> _Extract_
Start of Block

The Menomonee River Valley was once known as the industrial powerhouse of Milwaukee. It then became infamous as a swath of blighted land as factories shuttered. After decades of redevelopment efforts, it is widely recognized as an economic and environmental success story, driven by the city of Milwaukee along with other private and public partners.
Since those efforts began, the area has had “300 acres redeveloped, more than 50 companies … move in, more than 5,000 jobs and 60 acres of parks and trails,” said Corey Zetts, executive director of Menomonee Valley Partners Inc.
It now boasts major centers of industry, tourism and recreation. Over its course of revitalization, the Valley set new standards of sustainable development in the city.
1986: The closure of Menomonee River Valley factories happened gradually, starting around the 1970s. “I would say the nail in the coffin was ’86, and that’s when the Milwaukee Road Shops closed,” Zetts said. This created 120 acres worth of blighted buildings between where Palermo’s and American Family Field exist today.
1998: The city and other partners created a land use plan for the Valley, a blueprint for its revitalization. The nonprofit group Menomonee Valley Partners was formed a year later to facilitate those efforts.
2002: A national design competition for the former Milwaukee Road Shops site was held, a precursor to the creation of the Menomonee Valley Industrial Center and 60 acres of parkland.
2006: Palermo’s established itself in the Valley’s west end, the first to do so. Before that, Zetts said, some were skeptical of whether the area would attract companies, given the standards set by the city, like sustainable design guidelines and requirements that companies create meaningful, well-paying job opportunities.
2013-14: These two years are milestones in the Valley becoming an attraction for residents and visitors. Three Bridges Park opened in 2013, marking the first big park space in the Valley. Potawatomi opened its hotel the next year, creating an overnight destination in the Valley.

End of Block

Print the part of the Menomonee River Valley text starting at "1998: The city" and ending at "acres of parkland.", word for word.

> _Given information_
Start of Block

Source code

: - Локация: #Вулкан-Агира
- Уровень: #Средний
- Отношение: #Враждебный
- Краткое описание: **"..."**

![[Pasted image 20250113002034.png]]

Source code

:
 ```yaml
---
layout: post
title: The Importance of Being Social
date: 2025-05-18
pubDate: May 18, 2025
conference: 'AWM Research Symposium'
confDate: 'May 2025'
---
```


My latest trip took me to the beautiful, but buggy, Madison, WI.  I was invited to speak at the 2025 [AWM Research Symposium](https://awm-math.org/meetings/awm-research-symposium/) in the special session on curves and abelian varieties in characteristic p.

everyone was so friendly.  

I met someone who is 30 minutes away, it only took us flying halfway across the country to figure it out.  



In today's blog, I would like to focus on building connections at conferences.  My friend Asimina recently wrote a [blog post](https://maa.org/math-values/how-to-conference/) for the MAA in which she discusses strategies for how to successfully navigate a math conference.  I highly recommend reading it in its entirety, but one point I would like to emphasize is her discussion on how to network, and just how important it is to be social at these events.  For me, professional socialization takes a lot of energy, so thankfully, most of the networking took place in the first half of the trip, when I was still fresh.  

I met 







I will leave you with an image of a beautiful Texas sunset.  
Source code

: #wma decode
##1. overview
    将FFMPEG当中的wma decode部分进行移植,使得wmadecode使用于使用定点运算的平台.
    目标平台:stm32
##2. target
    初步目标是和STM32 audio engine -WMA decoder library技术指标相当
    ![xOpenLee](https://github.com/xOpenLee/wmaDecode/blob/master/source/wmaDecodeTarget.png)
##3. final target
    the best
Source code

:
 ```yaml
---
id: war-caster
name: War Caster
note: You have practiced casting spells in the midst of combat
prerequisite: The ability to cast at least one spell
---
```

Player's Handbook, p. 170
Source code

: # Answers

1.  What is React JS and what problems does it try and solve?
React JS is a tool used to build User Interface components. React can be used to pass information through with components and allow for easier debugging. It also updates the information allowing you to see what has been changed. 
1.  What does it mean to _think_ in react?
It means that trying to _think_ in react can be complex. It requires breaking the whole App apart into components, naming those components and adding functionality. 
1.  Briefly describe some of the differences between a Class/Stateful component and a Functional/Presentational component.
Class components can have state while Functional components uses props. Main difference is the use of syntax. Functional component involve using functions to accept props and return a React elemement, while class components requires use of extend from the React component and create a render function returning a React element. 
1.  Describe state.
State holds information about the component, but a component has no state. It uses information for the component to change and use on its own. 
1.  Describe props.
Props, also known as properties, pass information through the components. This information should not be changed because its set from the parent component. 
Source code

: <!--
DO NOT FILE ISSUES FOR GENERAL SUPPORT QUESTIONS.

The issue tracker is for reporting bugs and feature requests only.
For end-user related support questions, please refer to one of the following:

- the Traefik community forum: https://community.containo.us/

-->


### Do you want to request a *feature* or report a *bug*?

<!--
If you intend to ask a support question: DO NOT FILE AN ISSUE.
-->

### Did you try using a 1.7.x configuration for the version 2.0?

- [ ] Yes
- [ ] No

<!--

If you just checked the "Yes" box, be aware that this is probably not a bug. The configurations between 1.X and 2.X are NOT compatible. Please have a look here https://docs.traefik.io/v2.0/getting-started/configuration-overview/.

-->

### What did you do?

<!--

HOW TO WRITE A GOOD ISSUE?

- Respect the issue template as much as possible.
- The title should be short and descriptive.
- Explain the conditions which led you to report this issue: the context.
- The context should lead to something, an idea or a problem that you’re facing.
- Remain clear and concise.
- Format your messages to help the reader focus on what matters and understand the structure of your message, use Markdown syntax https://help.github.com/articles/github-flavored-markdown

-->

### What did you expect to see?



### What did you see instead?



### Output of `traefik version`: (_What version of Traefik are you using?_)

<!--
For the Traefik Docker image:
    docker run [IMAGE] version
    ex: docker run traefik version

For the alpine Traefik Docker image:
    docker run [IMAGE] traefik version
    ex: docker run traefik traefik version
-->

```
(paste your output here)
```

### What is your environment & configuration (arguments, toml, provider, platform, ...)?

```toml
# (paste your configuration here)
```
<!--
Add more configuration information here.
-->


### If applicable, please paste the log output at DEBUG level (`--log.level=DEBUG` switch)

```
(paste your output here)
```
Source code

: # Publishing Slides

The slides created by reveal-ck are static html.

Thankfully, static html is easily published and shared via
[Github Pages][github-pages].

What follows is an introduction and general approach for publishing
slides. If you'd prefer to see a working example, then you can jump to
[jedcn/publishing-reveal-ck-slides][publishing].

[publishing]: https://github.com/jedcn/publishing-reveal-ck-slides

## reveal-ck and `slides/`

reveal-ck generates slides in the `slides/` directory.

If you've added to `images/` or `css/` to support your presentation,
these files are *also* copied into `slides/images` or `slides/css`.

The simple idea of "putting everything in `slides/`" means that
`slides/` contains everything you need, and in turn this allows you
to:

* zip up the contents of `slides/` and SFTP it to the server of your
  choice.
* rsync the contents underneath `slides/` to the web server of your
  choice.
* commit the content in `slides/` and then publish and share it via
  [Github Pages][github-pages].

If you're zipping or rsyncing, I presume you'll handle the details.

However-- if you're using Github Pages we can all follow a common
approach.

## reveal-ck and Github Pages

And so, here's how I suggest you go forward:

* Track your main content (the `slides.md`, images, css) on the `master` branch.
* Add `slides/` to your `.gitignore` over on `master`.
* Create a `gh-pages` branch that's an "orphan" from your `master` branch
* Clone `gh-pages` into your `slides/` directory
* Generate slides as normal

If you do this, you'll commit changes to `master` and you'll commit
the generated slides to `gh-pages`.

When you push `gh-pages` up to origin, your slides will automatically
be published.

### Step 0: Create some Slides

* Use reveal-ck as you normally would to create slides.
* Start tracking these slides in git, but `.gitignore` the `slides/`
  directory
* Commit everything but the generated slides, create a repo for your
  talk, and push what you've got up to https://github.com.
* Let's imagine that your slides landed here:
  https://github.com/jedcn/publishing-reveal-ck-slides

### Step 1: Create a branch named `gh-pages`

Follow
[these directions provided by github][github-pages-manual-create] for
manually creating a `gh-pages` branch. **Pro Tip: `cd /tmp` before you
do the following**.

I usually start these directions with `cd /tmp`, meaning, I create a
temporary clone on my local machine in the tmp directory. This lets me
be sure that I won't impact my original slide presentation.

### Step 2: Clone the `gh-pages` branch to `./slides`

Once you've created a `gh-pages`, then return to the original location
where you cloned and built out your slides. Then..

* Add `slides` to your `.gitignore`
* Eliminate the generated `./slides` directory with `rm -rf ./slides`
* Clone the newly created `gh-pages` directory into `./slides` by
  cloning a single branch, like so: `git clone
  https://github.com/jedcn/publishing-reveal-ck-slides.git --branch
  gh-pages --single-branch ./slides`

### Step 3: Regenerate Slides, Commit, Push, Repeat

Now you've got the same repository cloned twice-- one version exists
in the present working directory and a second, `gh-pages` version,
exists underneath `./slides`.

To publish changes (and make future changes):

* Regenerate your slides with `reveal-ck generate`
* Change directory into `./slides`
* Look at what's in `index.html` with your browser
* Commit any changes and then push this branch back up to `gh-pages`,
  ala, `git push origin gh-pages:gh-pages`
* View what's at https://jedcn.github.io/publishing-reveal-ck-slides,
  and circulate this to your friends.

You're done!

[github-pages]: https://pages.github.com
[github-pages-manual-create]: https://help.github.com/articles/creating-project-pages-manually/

End of Block

> _Result for this task_
1998: The city and other partners created a land use plan for the Valley, a blueprint for its revitalization. The nonprofit group Menomonee Valley Partners was formed a year later to facilitate those efforts.
2002: A national design competition for the former Milwaukee Road Shops site was held, a precursor to the creation of the Menomonee Valley Industrial Center and 60 acres of parkland.